■ **DATASET RECORDS**
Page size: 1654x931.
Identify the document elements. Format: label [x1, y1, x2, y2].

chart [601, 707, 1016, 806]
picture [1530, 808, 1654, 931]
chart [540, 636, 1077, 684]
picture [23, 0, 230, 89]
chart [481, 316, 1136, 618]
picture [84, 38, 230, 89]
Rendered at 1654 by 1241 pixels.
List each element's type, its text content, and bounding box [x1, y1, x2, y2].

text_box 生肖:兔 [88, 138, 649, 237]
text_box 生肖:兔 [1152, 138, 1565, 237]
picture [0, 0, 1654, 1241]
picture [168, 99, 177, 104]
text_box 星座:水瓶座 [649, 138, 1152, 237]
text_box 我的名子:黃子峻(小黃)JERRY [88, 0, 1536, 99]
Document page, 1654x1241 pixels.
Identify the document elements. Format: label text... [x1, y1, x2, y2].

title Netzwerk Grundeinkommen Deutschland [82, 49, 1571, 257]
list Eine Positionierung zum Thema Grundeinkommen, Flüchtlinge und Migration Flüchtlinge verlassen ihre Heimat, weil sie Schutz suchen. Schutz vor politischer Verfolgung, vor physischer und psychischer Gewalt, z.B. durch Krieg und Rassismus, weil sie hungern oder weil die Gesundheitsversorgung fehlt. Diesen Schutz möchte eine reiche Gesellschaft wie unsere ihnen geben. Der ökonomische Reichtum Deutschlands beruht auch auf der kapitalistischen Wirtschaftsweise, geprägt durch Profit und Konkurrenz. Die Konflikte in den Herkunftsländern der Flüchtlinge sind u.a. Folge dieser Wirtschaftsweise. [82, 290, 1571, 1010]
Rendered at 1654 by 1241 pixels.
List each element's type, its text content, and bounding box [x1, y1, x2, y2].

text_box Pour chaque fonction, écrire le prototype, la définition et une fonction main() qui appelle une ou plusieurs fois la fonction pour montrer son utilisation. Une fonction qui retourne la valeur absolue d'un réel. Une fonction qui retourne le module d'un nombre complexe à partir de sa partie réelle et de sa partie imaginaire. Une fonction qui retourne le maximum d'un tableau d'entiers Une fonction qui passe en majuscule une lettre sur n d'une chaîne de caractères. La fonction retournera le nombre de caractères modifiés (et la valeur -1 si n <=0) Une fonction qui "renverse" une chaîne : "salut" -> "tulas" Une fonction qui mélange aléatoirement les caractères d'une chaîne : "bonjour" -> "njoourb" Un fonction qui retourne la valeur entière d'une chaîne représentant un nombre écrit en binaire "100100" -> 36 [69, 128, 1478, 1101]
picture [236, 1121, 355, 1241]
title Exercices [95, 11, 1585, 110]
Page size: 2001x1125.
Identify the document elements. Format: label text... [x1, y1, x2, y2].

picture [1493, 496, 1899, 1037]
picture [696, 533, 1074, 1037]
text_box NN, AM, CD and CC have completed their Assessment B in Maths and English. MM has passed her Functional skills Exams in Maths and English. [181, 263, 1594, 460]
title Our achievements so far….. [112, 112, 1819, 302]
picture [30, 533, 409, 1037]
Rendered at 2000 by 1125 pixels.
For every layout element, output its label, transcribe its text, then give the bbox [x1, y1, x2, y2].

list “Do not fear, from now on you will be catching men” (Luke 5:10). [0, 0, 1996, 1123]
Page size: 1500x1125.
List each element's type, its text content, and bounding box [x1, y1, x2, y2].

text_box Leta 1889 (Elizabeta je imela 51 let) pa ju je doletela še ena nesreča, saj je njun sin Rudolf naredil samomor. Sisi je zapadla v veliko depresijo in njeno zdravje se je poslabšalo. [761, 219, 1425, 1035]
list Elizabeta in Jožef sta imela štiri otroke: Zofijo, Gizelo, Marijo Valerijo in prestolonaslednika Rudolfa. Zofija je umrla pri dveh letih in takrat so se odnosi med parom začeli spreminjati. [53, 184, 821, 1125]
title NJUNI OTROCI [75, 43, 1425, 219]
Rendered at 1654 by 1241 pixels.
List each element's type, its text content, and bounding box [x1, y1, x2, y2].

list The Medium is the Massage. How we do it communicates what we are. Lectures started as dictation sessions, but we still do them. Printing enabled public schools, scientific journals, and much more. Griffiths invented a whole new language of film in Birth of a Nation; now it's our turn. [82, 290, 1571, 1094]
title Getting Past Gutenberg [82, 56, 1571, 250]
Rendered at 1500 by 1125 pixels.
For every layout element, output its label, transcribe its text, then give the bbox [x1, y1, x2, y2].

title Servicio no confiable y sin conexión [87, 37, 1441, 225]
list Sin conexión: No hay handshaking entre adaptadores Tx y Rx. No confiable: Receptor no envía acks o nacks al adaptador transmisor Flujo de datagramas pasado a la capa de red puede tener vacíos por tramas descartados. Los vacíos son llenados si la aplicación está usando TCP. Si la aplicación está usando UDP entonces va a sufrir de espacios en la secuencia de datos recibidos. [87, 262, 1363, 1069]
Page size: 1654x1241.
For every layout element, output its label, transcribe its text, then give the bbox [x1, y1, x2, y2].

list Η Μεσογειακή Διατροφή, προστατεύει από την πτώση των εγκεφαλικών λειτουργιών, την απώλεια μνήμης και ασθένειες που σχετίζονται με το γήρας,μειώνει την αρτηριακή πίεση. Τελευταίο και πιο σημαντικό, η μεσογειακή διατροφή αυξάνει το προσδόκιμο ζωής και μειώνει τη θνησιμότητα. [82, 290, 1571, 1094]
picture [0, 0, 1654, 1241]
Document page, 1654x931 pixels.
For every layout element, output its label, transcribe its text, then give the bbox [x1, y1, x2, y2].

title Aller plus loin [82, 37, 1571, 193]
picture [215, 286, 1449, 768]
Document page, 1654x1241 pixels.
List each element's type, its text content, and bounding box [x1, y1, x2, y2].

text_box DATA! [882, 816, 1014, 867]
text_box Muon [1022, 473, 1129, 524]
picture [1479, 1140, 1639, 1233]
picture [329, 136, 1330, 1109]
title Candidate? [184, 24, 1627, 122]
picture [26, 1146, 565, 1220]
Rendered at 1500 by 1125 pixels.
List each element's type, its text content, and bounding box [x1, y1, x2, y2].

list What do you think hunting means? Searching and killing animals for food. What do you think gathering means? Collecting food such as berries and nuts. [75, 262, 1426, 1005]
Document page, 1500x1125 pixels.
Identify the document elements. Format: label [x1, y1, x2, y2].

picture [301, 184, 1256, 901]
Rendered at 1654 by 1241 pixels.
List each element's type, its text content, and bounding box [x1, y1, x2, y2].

■ **DESCRIPTION OF THE TASK**
Recast all of the records above as a numbered list with one line per item, omitting any blank lines.

■ **WORKED SOLUTION**
1. Page size: 1654x931.
2. Identify the document elements. Format: label [x1, y1, x2, y2].
3. chart [601, 707, 1016, 806]
4. picture [1530, 808, 1654, 931]
5. chart [540, 636, 1077, 684]
6. picture [23, 0, 230, 89]
7. chart [481, 316, 1136, 618]
8. picture [84, 38, 230, 89]
9. Rendered at 1654 by 1241 pixels.
10. List each element's type, its text content, and bounding box [x1, y1, x2, y2].
11. text_box 生肖:兔 [88, 138, 649, 237]
12. text_box 生肖:兔 [1152, 138, 1565, 237]
13. picture [0, 0, 1654, 1241]
14. picture [168, 99, 177, 104]
15. text_box 星座:水瓶座 [649, 138, 1152, 237]
16. text_box 我的名子:黃子峻(小黃)JERRY [88, 0, 1536, 99]
17. Document page, 1654x1241 pixels.
18. Identify the document elements. Format: label text... [x1, y1, x2, y2].
19. title Netzwerk Grundeinkommen Deutschland [82, 49, 1571, 257]
20. list Eine Positionierung zum Thema Grundeinkommen, Flüchtlinge und Migration Flüchtlinge verlassen ihre Heimat, weil sie Schutz suchen. Schutz vor politischer Verfolgung, vor physischer und psychischer Gewalt, z.B. durch Krieg und Rassismus, weil sie hungern oder weil die Gesundheitsversorgung fehlt. Diesen Schutz möchte eine reiche Gesellschaft wie unsere ihnen geben. Der ökonomische Reichtum Deutschlands beruht auch auf der kapitalistischen Wirtschaftsweise, geprägt durch Profit und Konkurrenz. Die Konflikte in den Herkunftsländern der Flüchtlinge sind u.a. Folge dieser Wirtschaftsweise. [82, 290, 1571, 1010]
21. Rendered at 1654 by 1241 pixels.
22. List each element's type, its text content, and bounding box [x1, y1, x2, y2].
23. text_box Pour chaque fonction, écrire le prototype, la définition et une fonction main() qui appelle une ou plusieurs fois la fonction pour montrer son utilisation. Une fonction qui retourne la valeur absolue d'un réel. Une fonction qui retourne le module d'un nombre complexe à partir de sa partie réelle et de sa partie imaginaire. Une fonction qui retourne le maximum d'un tableau d'entiers Une fonction qui passe en majuscule une lettre sur n d'une chaîne de caractères. La fonction retournera le nombre de caractères modifiés (et la valeur -1 si n <=0) Une fonction qui "renverse" une chaîne : "salut" -> "tulas" Une fonction qui mélange aléatoirement les caractères d'une chaîne : "bonjour" -> "njoourb" Un fonction qui retourne la valeur entière d'une chaîne représentant un nombre écrit en binaire "100100" -> 36 [69, 128, 1478, 1101]
24. picture [236, 1121, 355, 1241]
25. title Exercices [95, 11, 1585, 110]
26. Page size: 2001x1125.
27. Identify the document elements. Format: label text... [x1, y1, x2, y2].
28. picture [1493, 496, 1899, 1037]
29. picture [696, 533, 1074, 1037]
30. text_box NN, AM, CD and CC have completed their Assessment B in Maths and English. MM has passed her Functional skills Exams in Maths and English. [181, 263, 1594, 460]
31. title Our achievements so far….. [112, 112, 1819, 302]
32. picture [30, 533, 409, 1037]
33. Rendered at 2000 by 1125 pixels.
34. For every layout element, output its label, transcribe its text, then give the bbox [x1, y1, x2, y2].
35. list “Do not fear, from now on you will be catching men” (Luke 5:10). [0, 0, 1996, 1123]
36. Page size: 1500x1125.
37. List each element's type, its text content, and bounding box [x1, y1, x2, y2].
38. text_box Leta 1889 (Elizabeta je imela 51 let) pa ju je doletela še ena nesreča, saj je njun sin Rudolf naredil samomor. Sisi je zapadla v veliko depresijo in njeno zdravje se je poslabšalo. [761, 219, 1425, 1035]
39. list Elizabeta in Jožef sta imela štiri otroke: Zofijo, Gizelo, Marijo Valerijo in prestolonaslednika Rudolfa. Zofija je umrla pri dveh letih in takrat so se odnosi med parom začeli spreminjati. [53, 184, 821, 1125]
40. title NJUNI OTROCI [75, 43, 1425, 219]
41. Rendered at 1654 by 1241 pixels.
42. List each element's type, its text content, and bounding box [x1, y1, x2, y2].
43. list The Medium is the Massage. How we do it communicates what we are. Lectures started as dictation sessions, but we still do them. Printing enabled public schools, scientific journals, and much more. Griffiths invented a whole new language of film in Birth of a Nation; now it's our turn. [82, 290, 1571, 1094]
44. title Getting Past Gutenberg [82, 56, 1571, 250]
45. Rendered at 1500 by 1125 pixels.
46. For every layout element, output its label, transcribe its text, then give the bbox [x1, y1, x2, y2].
47. title Servicio no confiable y sin conexión [87, 37, 1441, 225]
48. list Sin conexión: No hay handshaking entre adaptadores Tx y Rx. No confiable: Receptor no envía acks o nacks al adaptador transmisor Flujo de datagramas pasado a la capa de red puede tener vacíos por tramas descartados. Los vacíos son llenados si la aplicación está usando TCP. Si la aplicación está usando UDP entonces va a sufrir de espacios en la secuencia de datos recibidos. [87, 262, 1363, 1069]
49. Page size: 1654x1241.
50. For every layout element, output its label, transcribe its text, then give the bbox [x1, y1, x2, y2].
51. list Η Μεσογειακή Διατροφή, προστατεύει από την πτώση των εγκεφαλικών λειτουργιών, την απώλεια μνήμης και ασθένειες που σχετίζονται με το γήρας,μειώνει την αρτηριακή πίεση. Τελευταίο και πιο σημαντικό, η μεσογειακή διατροφή αυξάνει το προσδόκιμο ζωής και μειώνει τη θνησιμότητα. [82, 290, 1571, 1094]
52. picture [0, 0, 1654, 1241]
53. Document page, 1654x931 pixels.
54. For every layout element, output its label, transcribe its text, then give the bbox [x1, y1, x2, y2].
55. title Aller plus loin [82, 37, 1571, 193]
56. picture [215, 286, 1449, 768]
57. Document page, 1654x1241 pixels.
58. List each element's type, its text content, and bounding box [x1, y1, x2, y2].
59. text_box DATA! [882, 816, 1014, 867]
60. text_box Muon [1022, 473, 1129, 524]
61. picture [1479, 1140, 1639, 1233]
62. picture [329, 136, 1330, 1109]
63. title Candidate? [184, 24, 1627, 122]
64. picture [26, 1146, 565, 1220]
65. Rendered at 1500 by 1125 pixels.
66. List each element's type, its text content, and bounding box [x1, y1, x2, y2].
67. list What do you think hunting means? Searching and killing animals for food. What do you think gathering means? Collecting food such as berries and nuts. [75, 262, 1426, 1005]
68. Document page, 1500x1125 pixels.
69. Identify the document elements. Format: label [x1, y1, x2, y2].
70. picture [301, 184, 1256, 901]
71. Rendered at 1654 by 1241 pixels.
72. List each element's type, its text content, and bounding box [x1, y1, x2, y2].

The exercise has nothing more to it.